Carlos Nejar•
Da Academia Brasileira de Letras. Em 10 de setembro 2007.
As teias da história e da arte
A Duquesa Vale uma Missa, de José Sarney, amplia sua dimensão romanesca, a partir do destino de um personagem problemático, complicado. Mais ainda com a morte e enterro do pai. Por meio de uma conjugação habilíssima entre história, erudição e conhecimento pictórico, veem à baila o rei Henrique IV e sua amante Gabrielle, entre injunções religiosas e políticas. De marcante originalidade. E o personagem que também faz parte do enredo é um Quadro, deixado no espólio de seu finado pai — o quadro da duquesa de Villars e de Gabrielle d’Estrées, pintado entre 1596 e 1610.
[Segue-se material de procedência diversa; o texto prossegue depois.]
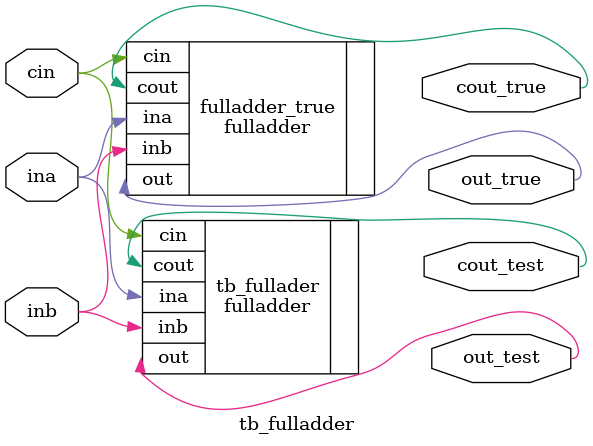
<source format=v>
module tb_fulladder(
	input	   ina, inb, cin,
	output	out_true,cout_true,
	output   out_test, cout_test
);

fulladder fulladder_true
(
	.ina (ina),
	.inb (inb),
	.cin (cin),

	.out(out_true),
	.cout(cout_true)
);

fulladder tb_fullader
(
	.ina (ina),
	.inb (inb),
	.cin (cin),

	.out(out_test),
	.cout(cout_test)
);

endmodule
</source>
O romance consegue aliar as teias da história com as da arte do engano e da falsificação, prendendo o leitor na sabedoria de uma concisa construção ficcional, que não deixa de ser dramática e absorvente. E termina num delírio entre loucura e realidade, em que as últimas páginas são antológicas. O quadro foi o objeto, o móvel, o afluente das paixões e é por fim assassinado. Nesse entrecho surgem os mistérios de uma família e da nação. Leonardo é impulsor e vítima da própria demência. O livro emociona. Trata-se de criação extraordinária, que destaca seu autor, mais uma vez, entre os nossos maiores romancistas.